Tuesday, March 10, 2015

Oh, Miss Jones

We are choking with fog this morning; it is darker than usual too but I know my orchids love the humidity. “Fish Boy” (Costin) comes this morning, then I go to have my glasses adjusted and then, in all likelihood, I will wander all over the downtown peninsula doing errands and killing time.

On the weekend, another friend wrote to say she would be a sponsor of my play, so my newsletter provoked enough of a response from my friends to ensure that Presentation House can build a set worthy of my investment in this show.  Seriously: What a relief! I am flush with pride and gratitude to all my friends and for them.

I re-wrote the prologue to the play yesterday. It is (almost) in rhyming couplets. With each investment of time it gets better. I await the outcomes of the imminent workshop before tackling any revisions to the script

I have to say it: I totally rocked the ending. I think that’s my strongest literary feature: Structure. I consider myself an above average writer of opening and closing lines. And I know that this skill comes from Miss Jones in grade seven. She taught us how to plan what we write… okay, I am crying now.
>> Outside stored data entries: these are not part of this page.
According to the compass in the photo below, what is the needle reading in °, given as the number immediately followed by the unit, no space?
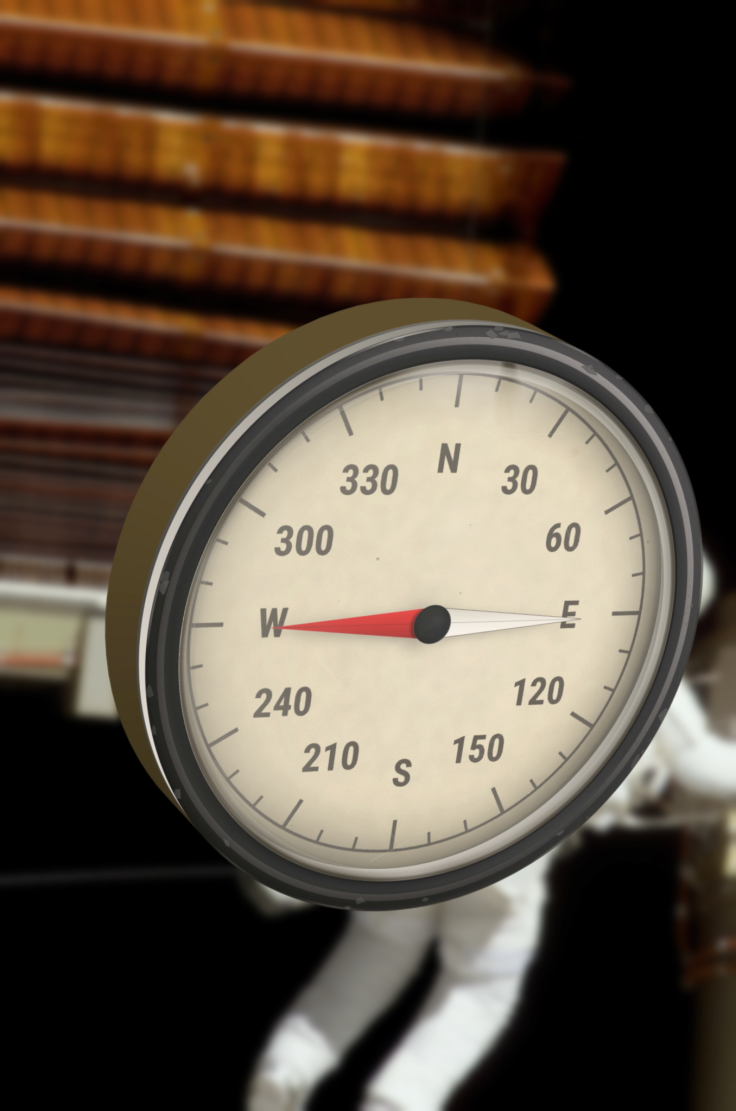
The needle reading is 270°
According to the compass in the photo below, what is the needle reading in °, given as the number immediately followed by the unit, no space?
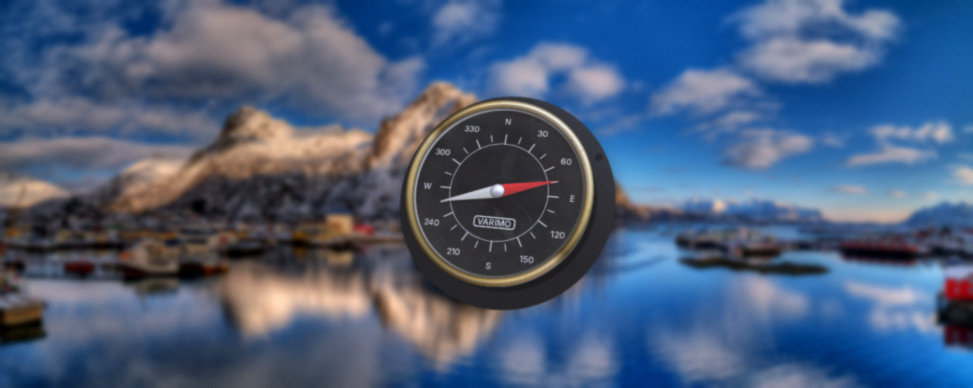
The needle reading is 75°
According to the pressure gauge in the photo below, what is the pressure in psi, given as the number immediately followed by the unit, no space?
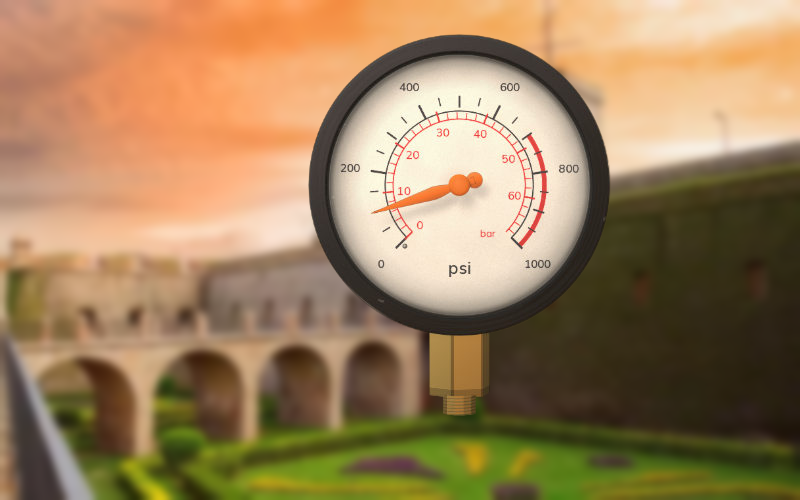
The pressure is 100psi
Oh, Miss Jones. What a gift you gave me.

I assumed for decades that everyone was as thrilled as I to learn what she taught us. I did not know I would come to love—and to need—to write. I did not know she was giving me language and setting me on a path to an inconceivable fulfillment. Oh, Miss Jones.
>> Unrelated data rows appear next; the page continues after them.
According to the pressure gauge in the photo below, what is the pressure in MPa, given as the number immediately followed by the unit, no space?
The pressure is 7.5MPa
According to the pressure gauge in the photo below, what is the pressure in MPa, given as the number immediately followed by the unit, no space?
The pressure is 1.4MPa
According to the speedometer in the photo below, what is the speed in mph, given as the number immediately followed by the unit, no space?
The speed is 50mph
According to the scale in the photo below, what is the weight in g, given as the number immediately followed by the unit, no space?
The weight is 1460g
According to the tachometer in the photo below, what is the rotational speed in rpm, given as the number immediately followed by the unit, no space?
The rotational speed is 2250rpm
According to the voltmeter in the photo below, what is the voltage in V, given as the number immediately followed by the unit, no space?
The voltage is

One day Miss Jones ended English class by returning to us the essays we had completed as an assignment. She would give them out in batches: “First, I am going to hand out the seven worst submissions.” She would generalize about the nature of the faults in them and then return them to the writers.

Now you might think that she was mean. She wasn’t. As she handed out the worst ones, she would say very encouraging things. She would say things such as: “The bravest writers fail.” Or: “We learn from our mistakes.” And she would say something encouraging to each person as she returned his or her paper.
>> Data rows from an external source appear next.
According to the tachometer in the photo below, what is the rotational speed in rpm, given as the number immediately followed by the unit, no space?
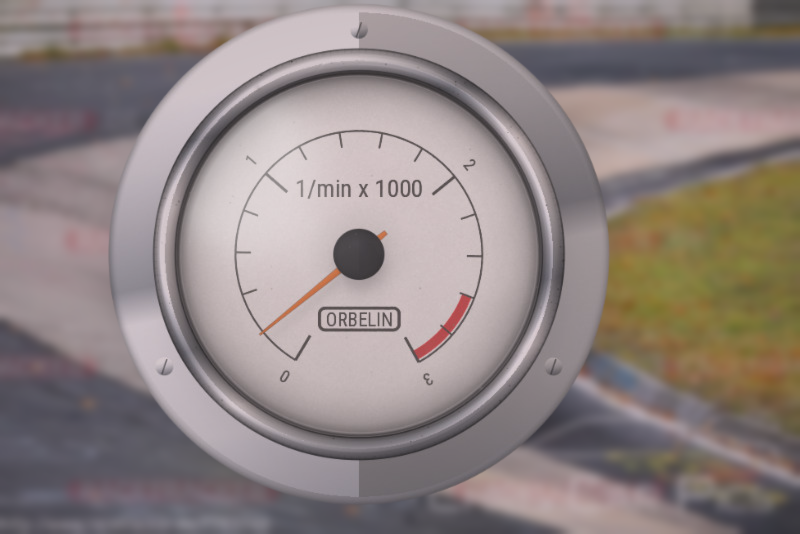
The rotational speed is 200rpm
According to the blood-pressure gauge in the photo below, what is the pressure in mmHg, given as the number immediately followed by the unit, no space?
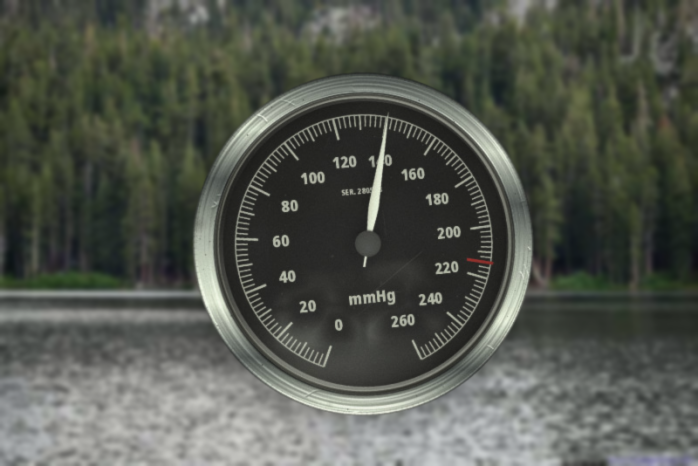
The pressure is 140mmHg
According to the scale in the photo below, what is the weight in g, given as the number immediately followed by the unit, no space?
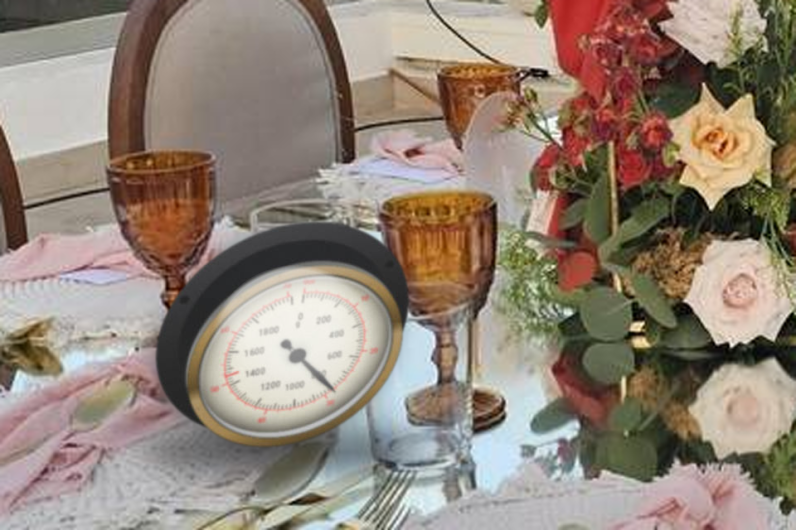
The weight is 800g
And she would read the best one aloud to the class. And on the day I am writing about, when she was finished, I had no paper so at the end of the class I told her that I had handed my assignment in and that she had not returned it. She said she would “look into it” or something like that.

Every day at school, from the beginning of grade seven to the end of grade thirteen, there were school-wide announcements read to the entire school community at the beginning of the day and right, before classes resumed after lunch.
On the day my paper went missing, Mr. Pellman came on the PA to make his afternoon announcements and at the end he introduced a guest: Miss Jones. And Miss Jones told the whole school my essay was so good she wanted to read it to the whole school, not just our class because it had won some competition. Oh, Miss Jones. These returning tears say so much.